There are three possible endings, which all rely on actions involving the Cubes of Foundation (actions the player is given "one chance" to perform by stopping time just before the Shadow's plan is completed). If the player does nothing to stop the Shadow, the Shadow indeed becomes a god, whose first act is to annihilate the player. If the player simply removes the Cube of Magic from the hypercube, the hypercube is now "empty" and the universe is rewritten to be based on "nothing", leading to its nonexistence. If the player removes the Cube of Magic and replaces it with a magical object, the magic in the object sustains the magic in the universe, keeping the universe exactly the same -- which means the Shadow continues to exist, and simply goes back and replaces the Cube of Magic and completes its plans, creating the first ending. If the player removes the Cube of Magic and replaces it with a non-magical object, then the universe is rewritten based on the basic principles contained within that object, *excepting* magic -- the universe thus goes on with magic and all magical beings (including the Shadow) destroyed.

This is the optimal, canonical ending of the game, the event known in Zork history as the Great Change. It is strongly implied that the first sixteen Cubes of Foundation continue to exist when the hypercube disappears (especially given events in Zork Grand Inquisitor), but the Cube of Magic itself is seen to "melt like ice in [the player's] hand" once the universe is rewritten.
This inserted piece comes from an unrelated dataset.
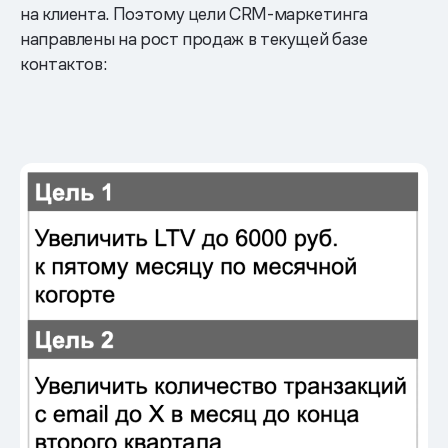
на клиента. Поэтому цели CRM-маркетинга
направлены на рост продаж в текущей базе
контактов:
In Zork Grand Inquisitor, one Cube of Foundation -- consistently referred to as "the" Cube of Foundation -- plays a major role in the game, as an artifact retrieved from the past through time travel to restore magic to present-day Zork.
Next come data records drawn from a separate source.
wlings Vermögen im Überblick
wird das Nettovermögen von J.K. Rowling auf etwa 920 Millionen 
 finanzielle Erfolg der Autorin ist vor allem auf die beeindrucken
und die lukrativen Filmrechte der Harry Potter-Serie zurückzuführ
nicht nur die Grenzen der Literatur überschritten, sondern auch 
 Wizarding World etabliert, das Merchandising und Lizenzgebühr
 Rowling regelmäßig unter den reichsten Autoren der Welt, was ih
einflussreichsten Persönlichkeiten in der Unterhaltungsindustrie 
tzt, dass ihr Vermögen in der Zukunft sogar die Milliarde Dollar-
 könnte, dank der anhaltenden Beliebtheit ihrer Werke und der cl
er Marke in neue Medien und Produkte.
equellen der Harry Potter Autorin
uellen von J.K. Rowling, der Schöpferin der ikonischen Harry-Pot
It is not known which Cube it is, although the prospect of removing any of the Cubes from the past through time travel creates the possibility of paradox. One obvious possibility is the Cube of Magic, though this seems unlikely, as the Cube in this game displays none of the Cube of Magic's powerful properties, and if the Cube of Magic could simply be brought back into existence through time travel (negating entirely the events of the Great Change) it would seem unnecessary to also use the other artifacts mentioned in the game. A better possibility is the Cube of Mind, since in Zork Grand Inquisitor the Cube is described as having the power of "Middle Magic", which seems to mainly involve mental magic and psychic powers. Of course, it could also be one of the four unknown Cubes from the original Spellbreaker game.

Whichever Cube it is, it was apparently won by Antharia Jack in a Double Fanucci game in his youth and kept as a souvenir, Jack, as was typical, having no idea of the Cube's significance. It seems that the Enchanter's Guild did, however, creating a time tunnel to Jack's casino shortly after he won the Cube specifically so that someday someone could retrieve it and carry out the Guild's emergency plan for restoring magic, as Lucy Flathead does under the player's control in ZGI.
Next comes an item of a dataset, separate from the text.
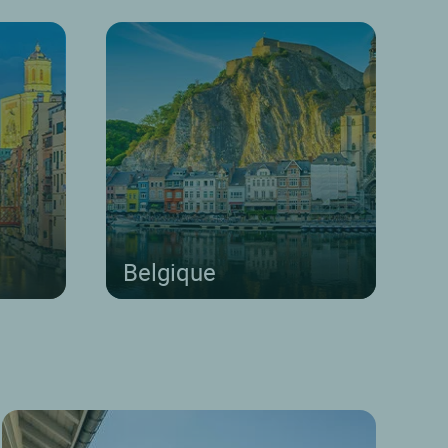
Belgique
The Cube apparently serves some vital role in channeling or controlling the power stored in the Coconut of Quendor (the Coconut is described as "High Magic" artifact or artifact of creation, while the Cube is described as a "Middle Magic" artifact or artifact of "enlightenment") and returning it to the world through the maxov spell. What becomes of the Cube afterwards is unknown -- it vanishes, presumably "scattered" again as the Cubes were from the Shadow's hypercube.

The Cubes of Foundation fail to show up in any other Infocom or Activision works, though they have been portrayed in various fan works of interactive fiction. For instance, Graham Nelson's well known game Balances, created to demonstrate various dynamic features of the Inform parser, does so by creating an Enchanter-like game that depicts the player character from Spellbreaker retrieving the four unknown cubes from that game.